YOUR OBJECTIVE »
Give back an exact repetition of the material below, from its first line through the line that contains "Table 3. Characteristics", both included, minus the pictures.
= Beginning of Section =
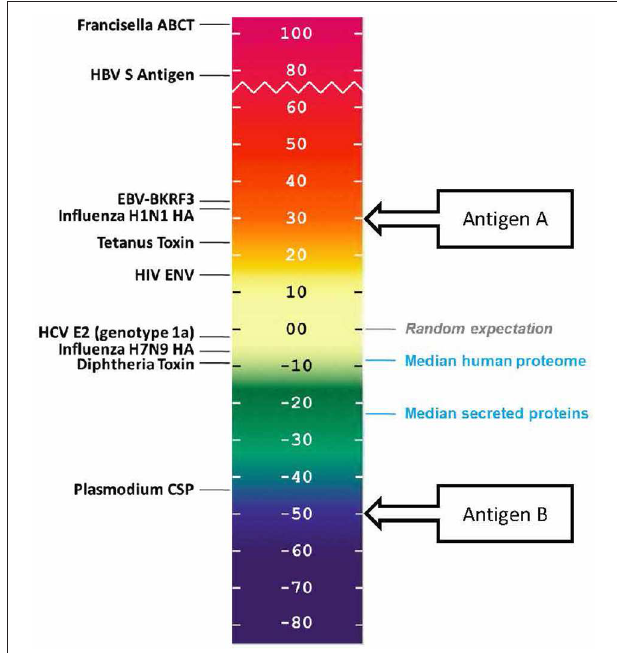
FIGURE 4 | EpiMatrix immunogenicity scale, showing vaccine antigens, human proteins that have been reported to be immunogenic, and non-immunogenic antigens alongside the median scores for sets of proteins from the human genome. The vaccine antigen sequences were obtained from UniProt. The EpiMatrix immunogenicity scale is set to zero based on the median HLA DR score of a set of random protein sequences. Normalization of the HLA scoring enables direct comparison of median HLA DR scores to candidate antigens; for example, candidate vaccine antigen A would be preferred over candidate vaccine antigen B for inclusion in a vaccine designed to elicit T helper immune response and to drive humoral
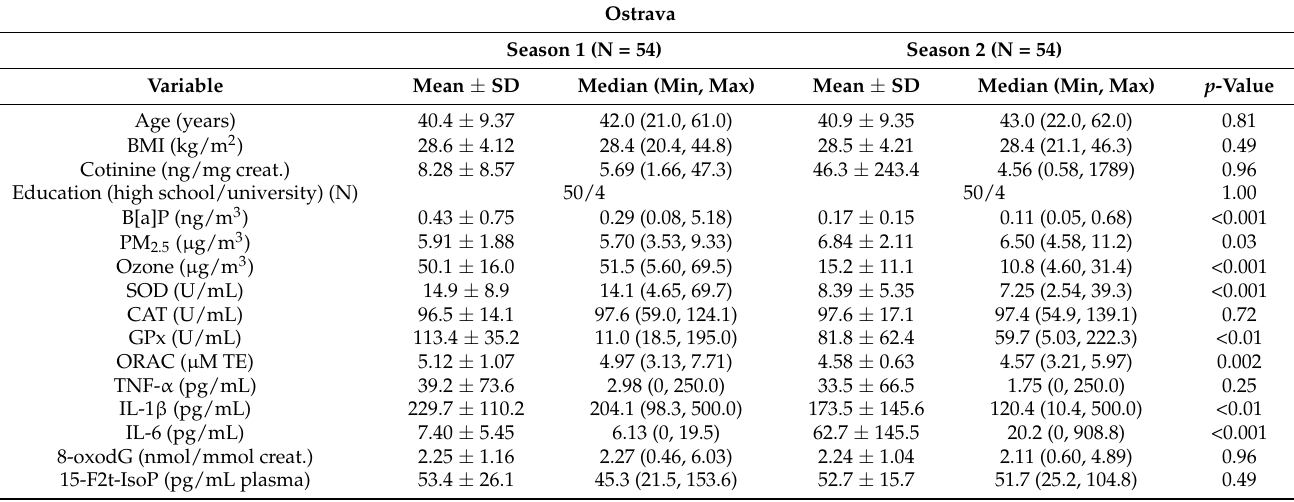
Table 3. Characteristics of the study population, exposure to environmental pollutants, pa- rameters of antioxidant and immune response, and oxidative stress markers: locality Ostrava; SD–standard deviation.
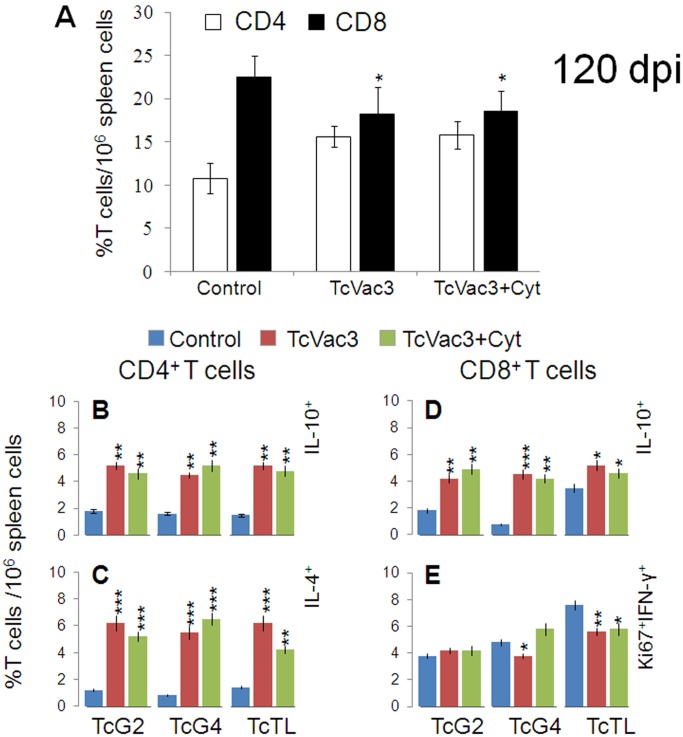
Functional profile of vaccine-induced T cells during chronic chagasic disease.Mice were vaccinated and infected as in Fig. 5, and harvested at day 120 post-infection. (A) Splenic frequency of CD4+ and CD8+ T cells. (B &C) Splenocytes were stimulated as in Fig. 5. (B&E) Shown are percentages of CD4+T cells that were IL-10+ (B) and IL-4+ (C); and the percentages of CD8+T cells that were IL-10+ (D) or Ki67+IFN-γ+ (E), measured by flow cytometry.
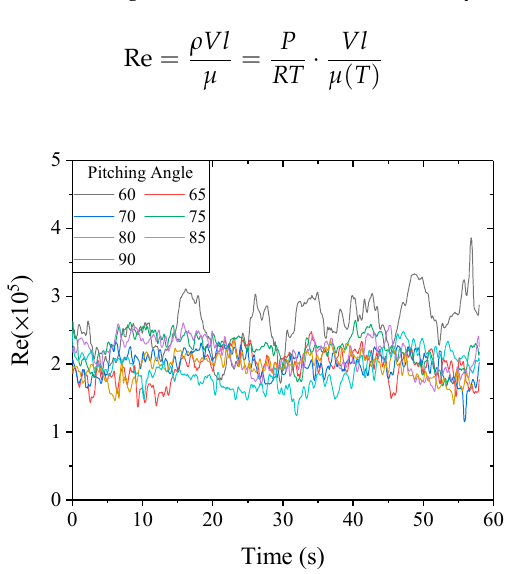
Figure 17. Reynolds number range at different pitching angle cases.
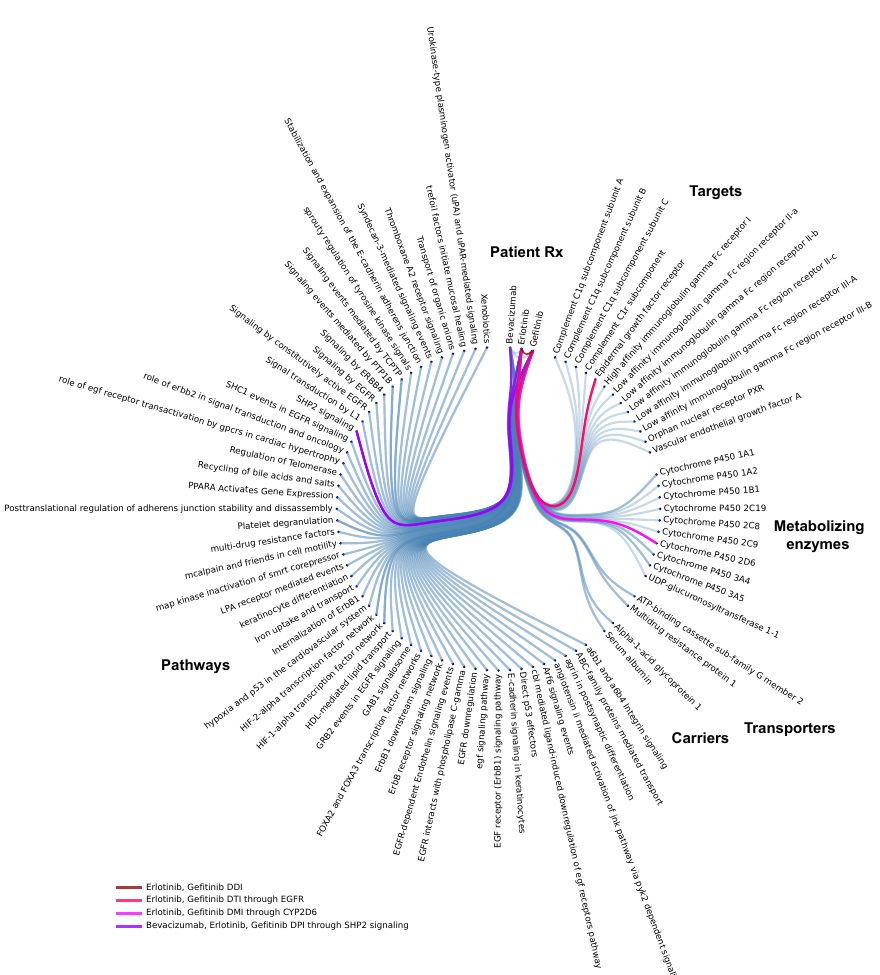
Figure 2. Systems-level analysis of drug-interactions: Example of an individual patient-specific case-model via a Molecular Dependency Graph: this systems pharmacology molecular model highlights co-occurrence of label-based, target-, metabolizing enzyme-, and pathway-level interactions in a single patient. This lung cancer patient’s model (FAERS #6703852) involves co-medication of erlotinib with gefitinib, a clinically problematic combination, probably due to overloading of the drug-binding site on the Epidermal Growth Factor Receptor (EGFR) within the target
= End of Section =
RESPONSE TO THIS EXERCISE »
FIGURE 4 | EpiMatrix immunogenicity scale, showing vaccine antigens, human proteins that have been reported to be immunogenic, and non-immunogenic antigens alongside the median scores for sets of proteins from the human genome. The vaccine antigen sequences were obtained from UniProt. The EpiMatrix immunogenicity scale is set to zero based on the median HLA DR score of a set of random protein sequences. Normalization of the HLA scoring enables direct comparison of median HLA DR scores to candidate antigens; for example, candidate vaccine antigen A would be preferred over candidate vaccine antigen B for inclusion in a vaccine designed to elicit T helper immune response and to drive humoral
Table 3. Characteristics of the study population, exposure to environmental pollutants, pa- rameters of antioxidant and immune response, and oxidative stress markers: locality Ostrava; SD–standard deviation.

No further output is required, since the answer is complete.